Цельс клеймит все то, что сотворение, как прогрессивное действие, делает непоследовательным, то есть несовместимым с тем фактом, что субъектом выступает бог. Помимо всего прочего он указывает на очень серьезное противоречие, насмехаясь над днями, появившимися до создания дня. И в самом деле: для того чтобы субъект начал действовать, необходимо существование исчисляемого времени, предварительного условия всякого действия, поскольку действие неизбежно занимает время, которое длится и исчисляется. На любое сотворение, по меньшей мере, если оно немедленного действия, уходят часы, дни. Следовательно, когда происхождение было осмыслено как работа субъекта, исчисляемое время тут же превратилось в априорное рассуждение и продукт этой работы. Именно отсюда проистекает двойственность библейского текста. Однако, и это весьма существенно, Цельс рассуждает как грек.

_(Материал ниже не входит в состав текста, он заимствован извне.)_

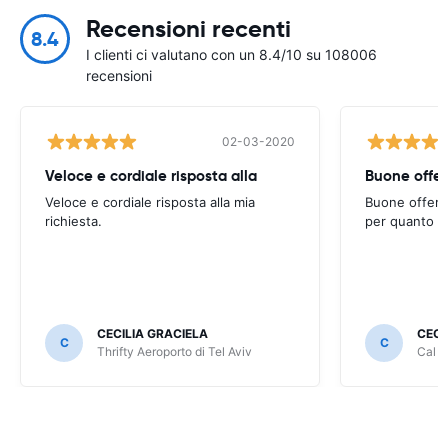
Recensioni recenti
8.4
I clienti ci valutano con un 8.4/10 su 108006
recensioni
02-03-2020
Veloce e cordiale risposta alla
Buone offert
Veloce e cordiale risposta alla mia
Buone offerte
richiesta.
per quanto ri
CECILIA GRACIELA
CECI
C
C
Thrifty Aeroporto di Tel Aviv
Cal A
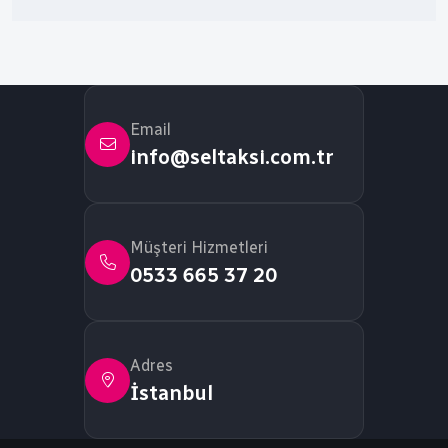
Email
info@seltaksi.com.tr
Müşteri Hizmetleri
0533 665 37 20
Adres
İstanbul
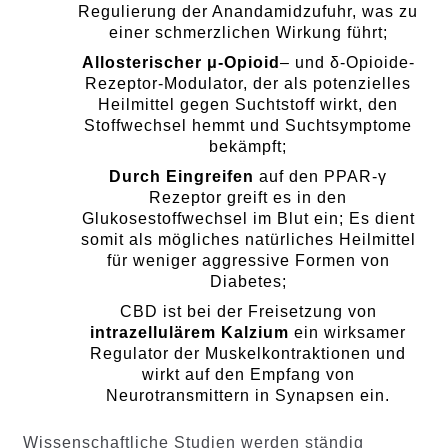
Regulierung der Anandamidzufuhr, was zu
einer schmerzlichen Wirkung führt;
Allosterischer μ-Opioid
– und δ-Opioide-
Rezeptor-Modulator, der als potenzielles
Heilmittel gegen Suchtstoff wirkt, den
Stoffwechsel hemmt und Suchtsymptome
bekämpft;
Durch Eingreifen
auf den PPAR-γ
Rezeptor greift es in den
Glukosestoffwechsel im Blut ein; Es dient
somit als mögliches natürliches Heilmittel
für weniger aggressive Formen von
Diabetes;
CBD ist bei der Freisetzung von
intrazellulärem Kalzium
ein wirksamer
Regulator der Muskelkontraktionen und
wirkt auf den Empfang von
Neurotransmittern in Synapsen ein.
Wissenschaftliche Studien werden ständig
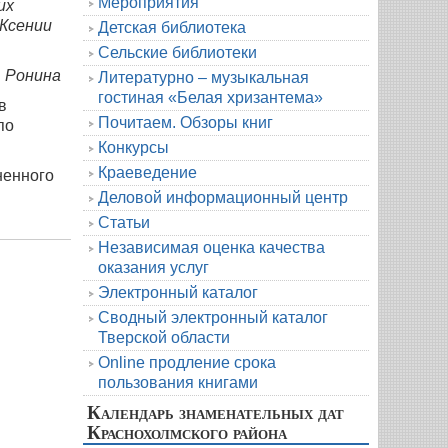
Мероприятия
их
Ксении
Детская библиотека
Сельские библиотеки
 Ронина
Литературно – музыкальная
гостиная «Белая хризантема»
в
Почитаем. Обзоры книг
по
Конкурсы
Краеведение
ненного
Деловой информационный центр
Статьи
Независимая оценка качества
оказания услуг
Электронный каталог
Сводный электронный каталог
Тверской области
Online продление срока
пользования книгами
Календарь знаменательных дат
Краснохолмского района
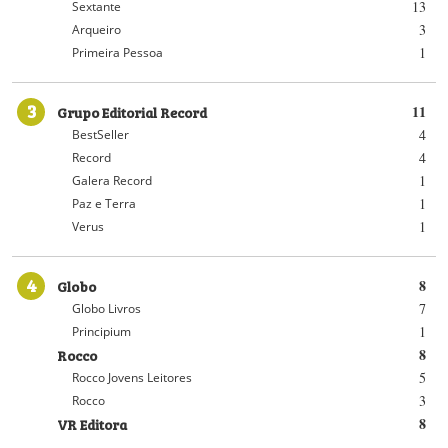
13
Sextante
3
Arqueiro
1
Primeira Pessoa
3
Grupo Editorial Record
11
4
BestSeller
4
Record
1
Galera Record
1
Paz e Terra
1
Verus
4
Globo
8
7
Globo Livros
1
Principium
Rocco
8
5
Rocco Jovens Leitores
3
Rocco
VR Editora
8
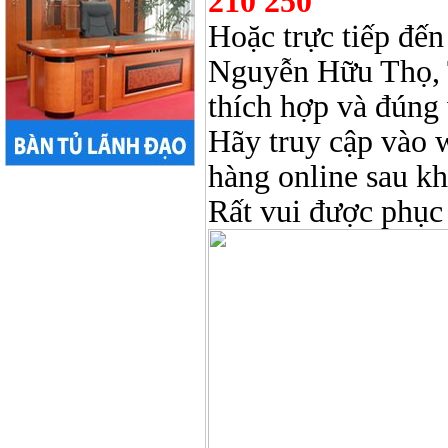
210 250
Hoặc trực tiếp đến
Nguyễn Hữu Thọ, 
thích hợp và đúng 
Hãy truy cập vào 
hàng online sau k
Rất vui được phục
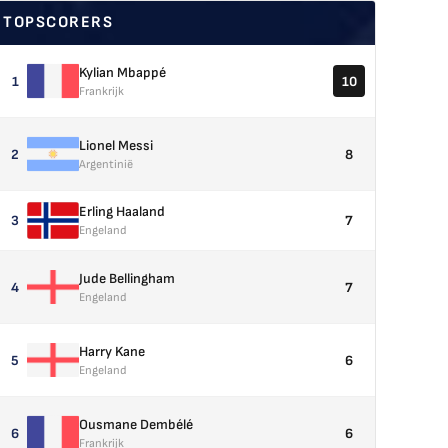
TOPSCORERS
Kylian Mbappé
1
10
Frankrijk
Lionel Messi
2
8
Argentinië
Erling Haaland
3
7
Engeland
Jude Bellingham
4
7
Engeland
Harry Kane
5
6
Engeland
Ousmane Dembélé
6
6
Frankrijk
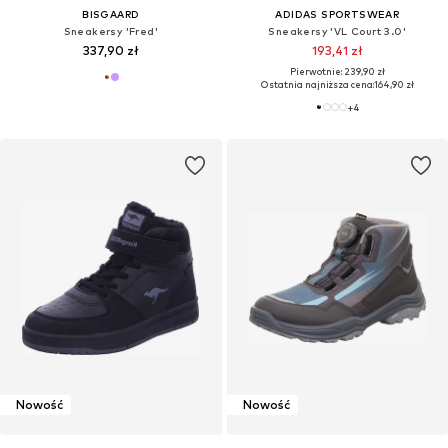
BISGAARD
ADIDAS SPORTSWEAR
Sneakersy 'Fred'
Sneakersy 'VL Court 3.0'
337,90 zł
193,41 zł
Pierwotnie: 239,90 zł
Ostatnia najniższa cena:
164,90 zł
+
4
Nowość
Nowość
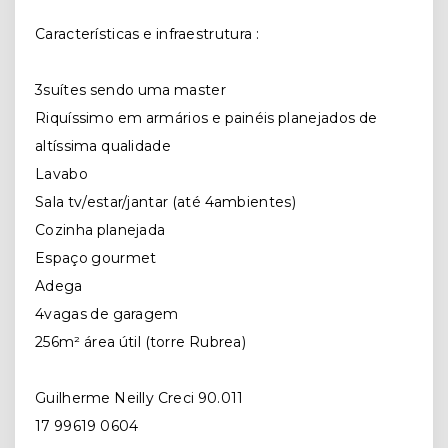
Características e infraestrutura :
3suítes sendo uma master
Riquíssimo em armários e painéis planejados de
altíssima qualidade
Lavabo
Sala tv/estar/jantar (até 4ambientes)
Cozinha planejada
Espaço gourmet
Adega
4vagas de garagem
256m² área útil (torre Rubrea)
Guilherme Neilly Creci 90.011
17 99619 0604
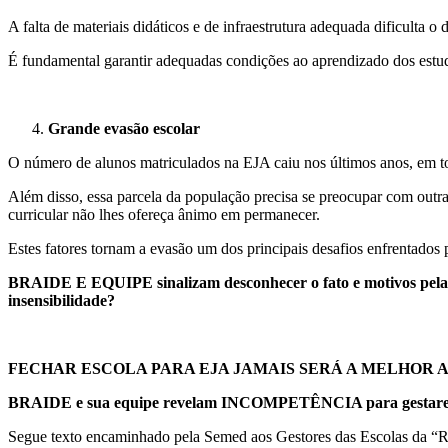
A falta de materiais didáticos e de infraestrutura adequada dificulta 
É fundamental garantir adequadas condições ao aprendizado dos estud
Grande evasão escolar
O número de alunos matriculados na EJA caiu nos últimos anos, em to
Além disso, essa parcela da população precisa se preocupar com outr
curricular não lhes ofereça ânimo em permanecer.
Estes fatores tornam a evasão um dos principais desafios enfrentados
BRAIDE E EQUIPE sinalizam desconhecer o fato e motivos pelas 
insensibilidade?
FECHAR ESCOLA PARA EJA JAMAIS SERÁ A MELHOR ALTERNAT
BRAIDE e sua equipe revelam INCOMPETÊNCIA para gestarem
Segue texto encaminhado pela Semed aos Gestores das Escolas da “R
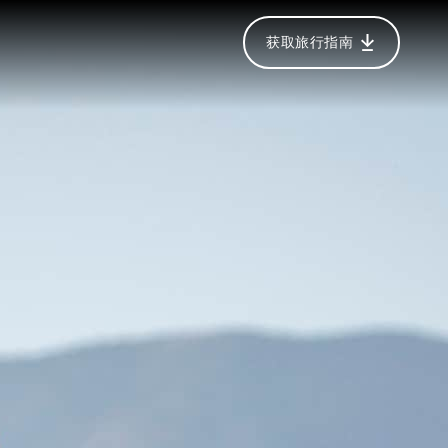
获取旅行指南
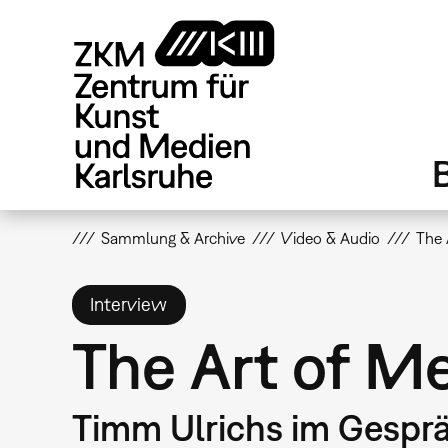
Direkt
zum
Inhalt
Sammlung & Archive
Video & Audio
The 
Interview
The Art of Me
Timm Ulrichs im Gespr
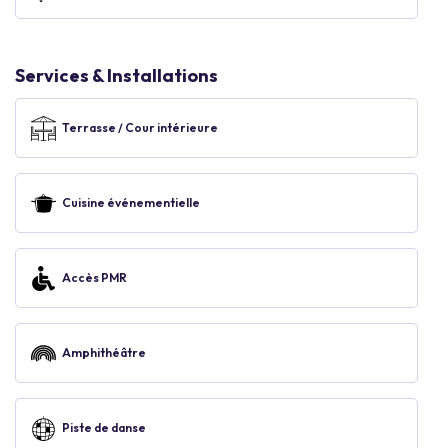
Services & Installations
Terrasse / Cour intérieure
Cuisine événementielle
Accès PMR
Amphithéâtre
Piste de danse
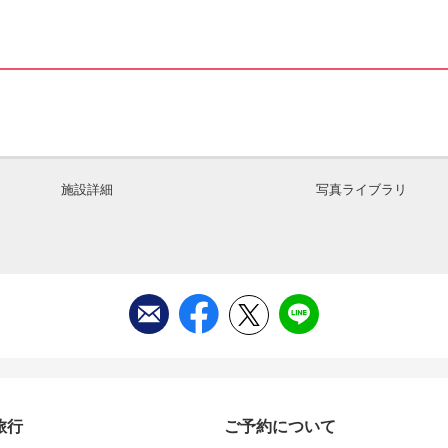
施設詳細
写真ライブラリ
旅行
ご予約について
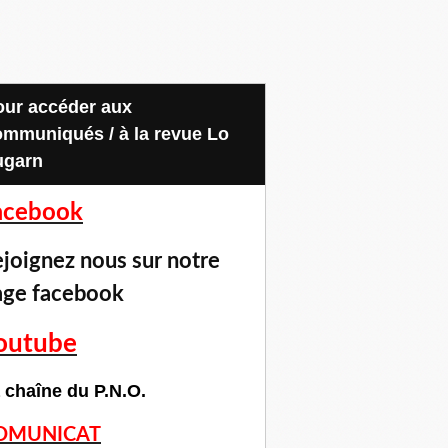
ommuniqués / à la revue Lo
ugarn
acebook
joignez nous sur notre
age facebook
outube
 chaîne du P.N.O.
OMUNICAT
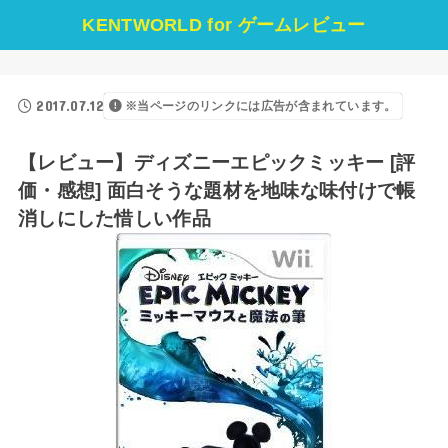
KENTWORLD for ゲームレビュー
2017.07.12
※当ページのリンクには広告が含まれています。
【レビュー】ディズニーエピックミッキー [評
価・感想] 面白そうな題材を地味な味付けで帳
消しにした惜しい作品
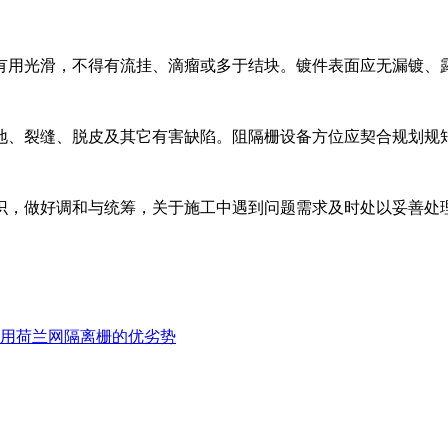
用光滑，不得有流挂、滴瘤或多于结块。镀件表面应无漏镀、
、裂缝、脱皮及其它有害缺陷。阻隔栅设备方位应契合规划规
，做好调和与统筹，关于施工中遇到问题需求及时处以妥善处
用荷兰网隔离栅的优劣势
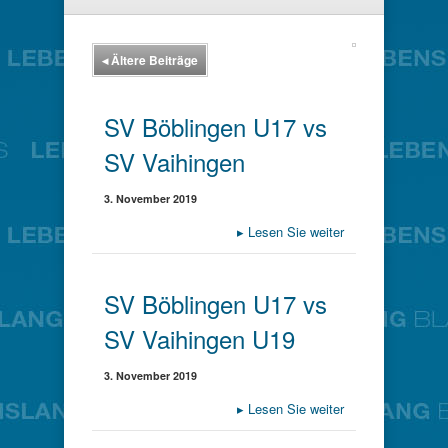
◂
Ältere Beiträge
SV Böblingen U17 vs
SV Vaihingen
3. November 2019
▸
Lesen Sie weiter
SV Böblingen U17 vs
SV Vaihingen U19
3. November 2019
▸
Lesen Sie weiter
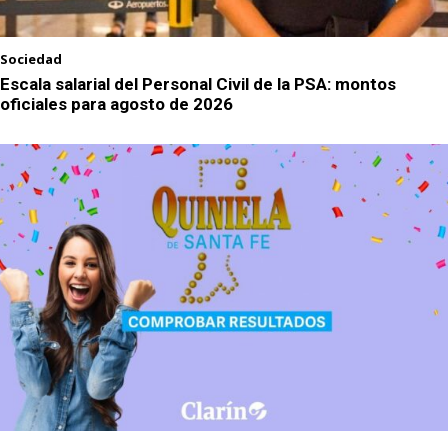
Sociedad
Escala salarial del Personal Civil de la PSA: montos
oficiales para agosto de 2026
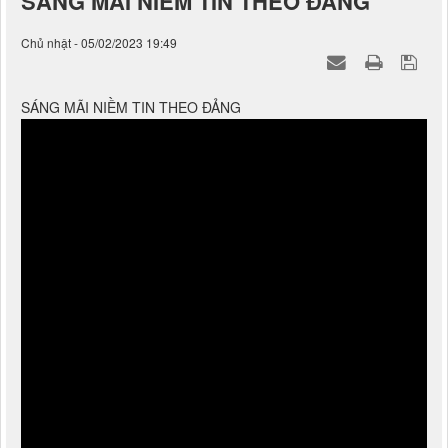
SÁNG MÃI NIỀM TIN THEO ĐẢNG
Chủ nhật - 05/02/2023 19:49
SÁNG MÃI NIỀM TIN THEO ĐẢNG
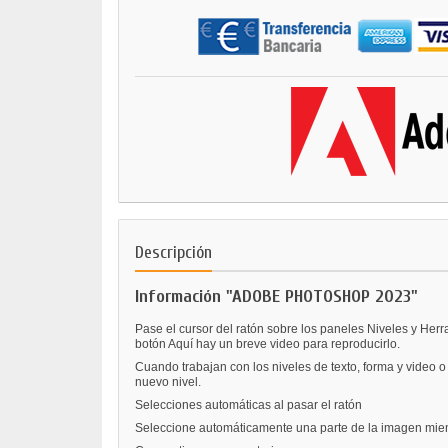
Descripción
Información "ADOBE PHOTOSHOP 2023"
Pase el cursor del ratón sobre los paneles Niveles y Her
botón Aquí hay un breve video para reproducirlo.
Cuando trabajan con los niveles de texto, forma y video o
nuevo nivel.
Selecciones automáticas al pasar el ratón
Seleccione automáticamente una parte de la imagen mient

Греки всегда воспринимали пространство как «нечто, имеющее отношение к движению», то есть как следствие перемещения в пространстве объектов, небесных тел и особенно солнца по небосводу. Итак, в глазах греков время выглядит космологическим явлением, по определению предполагающим наличие Вселенной и ее движения. Когда Цельс спрашивает: «Как могли существовать дни» до сотворения небесного свода (день второй) и солнца, и луны (день четвертый), он задает сугубо греческий вопрос. На этот вопрос дал ответ Филон Александрийский. Он утверждал, что совершенно немыслимо, чтобы мир был создан за шесть дней и вообще во времени, поскольку оно представляет собой чередование дней и ночей, определяемое восходом и заходом солнца. Исходя из изложенного выше, время неизбежно является свойством мира и обязано ему своим существованием. Многими веками ранее Платон в своих сочинениях указал, как родился мир. Он вывел на сцену демиурга, который сделал сначала Небо и только затем задумался «над вещью, которую мы называем временем. И в самом деле, дни и ночи, месяцы и времена года не существовали до рождения Неба, однако их рождение было умело подготовлено одновременно с созданием небесного свода». Цельс подверг Платона критике, поскольку тот не говорит о «днях», предшествующих появлению Неба, чтобы определить место трудам демиурга.